I'm hoping this isn't gonna get lost, because I paid $100 for it and I want it to arrive before Saturday when I head off to my relative's house for a week.


----------



## Hayato213 (Nov 23, 2020)

You should contact Nintendo and UPS, posting here on Gbatemp ain't going to help you much, if there are no scans today or tomorrow then you should contact Nintendo and UPS.


----------



## a32bitmint (Nov 23, 2020)

Good idea.
The shipping date updated from Tuesday to Wednesday yesterday in case you needed to know.


----------



## Hayato213 (Nov 23, 2020)

Well keep in mind that UPS website doesn't show all the departure and arrival scans from what you post it is only in traffic to Hodgkins, IL.


----------



## a32bitmint (Nov 23, 2020)

I see, so UPS just doesn't show everything most times?

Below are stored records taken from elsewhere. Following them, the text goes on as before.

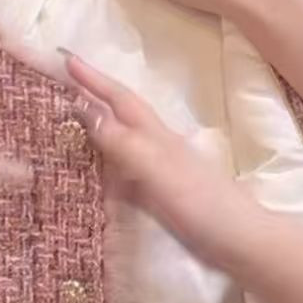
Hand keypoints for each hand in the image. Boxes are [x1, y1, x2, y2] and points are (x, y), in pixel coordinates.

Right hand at [64, 52, 264, 275]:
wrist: (241, 242)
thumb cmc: (203, 206)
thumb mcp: (159, 171)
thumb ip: (124, 142)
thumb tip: (84, 108)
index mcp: (157, 137)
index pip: (120, 100)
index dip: (94, 80)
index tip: (67, 59)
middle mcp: (158, 148)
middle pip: (121, 115)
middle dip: (94, 97)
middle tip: (61, 85)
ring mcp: (161, 172)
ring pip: (122, 140)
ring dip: (98, 127)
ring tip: (69, 122)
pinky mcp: (162, 196)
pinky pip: (124, 171)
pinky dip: (106, 163)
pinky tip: (97, 173)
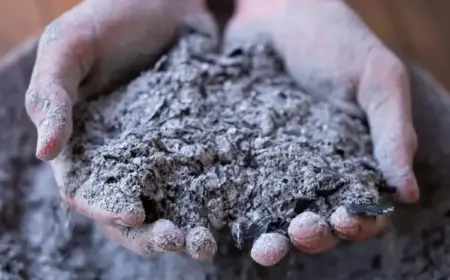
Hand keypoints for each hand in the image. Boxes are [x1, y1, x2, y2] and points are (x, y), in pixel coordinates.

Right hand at [25, 0, 217, 259]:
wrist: (163, 1)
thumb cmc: (107, 17)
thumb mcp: (69, 47)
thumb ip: (52, 95)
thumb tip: (44, 153)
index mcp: (83, 143)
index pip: (88, 191)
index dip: (106, 208)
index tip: (134, 214)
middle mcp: (122, 157)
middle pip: (131, 210)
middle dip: (151, 232)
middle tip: (179, 240)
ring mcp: (159, 152)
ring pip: (168, 202)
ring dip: (185, 226)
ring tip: (206, 240)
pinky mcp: (192, 142)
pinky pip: (202, 174)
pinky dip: (214, 196)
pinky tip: (233, 207)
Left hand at [225, 0, 417, 265]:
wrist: (277, 12)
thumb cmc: (334, 41)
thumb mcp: (375, 80)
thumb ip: (393, 132)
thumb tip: (406, 191)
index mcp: (353, 158)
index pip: (362, 206)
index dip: (359, 222)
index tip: (346, 219)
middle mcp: (314, 168)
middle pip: (317, 219)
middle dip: (311, 235)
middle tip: (299, 232)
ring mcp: (275, 163)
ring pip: (276, 214)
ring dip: (274, 236)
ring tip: (264, 245)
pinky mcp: (242, 153)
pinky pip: (239, 188)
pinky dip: (235, 209)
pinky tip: (226, 218)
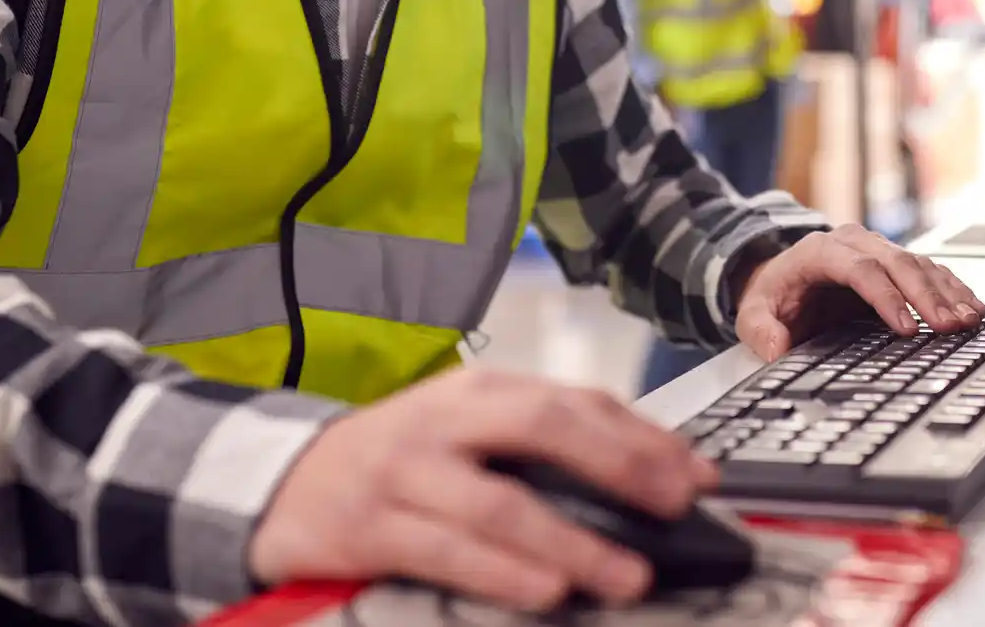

I'm used to the USPS where it shows the package location every single time it's scanned.

Edit: I think what I might do is wait until tomorrow or Wednesday and if it gets pushed forward another day then I'll contact UPS

Edit 2: Checked this morning and after 3 days, the package finally left Illinois, so it isn't lost, it's just slow. It should be here by tomorrow at the latest.


----------



## internettelephony (Dec 10, 2020)

Naturally like your web-site however you have to take a look at the spelling on several of your posts.


----------



## a32bitmint (Dec 11, 2020)

internettelephony said:


> Naturally like your web-site however you have to take a look at the spelling on several of your posts.



???


----------



## juniors612 (Jan 7, 2021)

> Edit 2: Checked this morning and after 3 days, the package finally left Illinois, so it isn't lost, it's just slow. It should be here by tomorrow at the latest.



So, did you finally get it?


----------



## a32bitmint (Jan 7, 2021)

juniors612 said:


> So, did you finally get it?


yeah, it ended up arriving! interestingly they weren't in a ups truck and rather what looked like a normal car.


----------



## SDarkrai (Nov 19, 2021)

a32bitmint said:


> yeah, it ended up arriving! interestingly they weren't in a ups truck and rather what looked like a normal car.


They have been doing that for some reason for a while. it may be a shortage of trucks


----------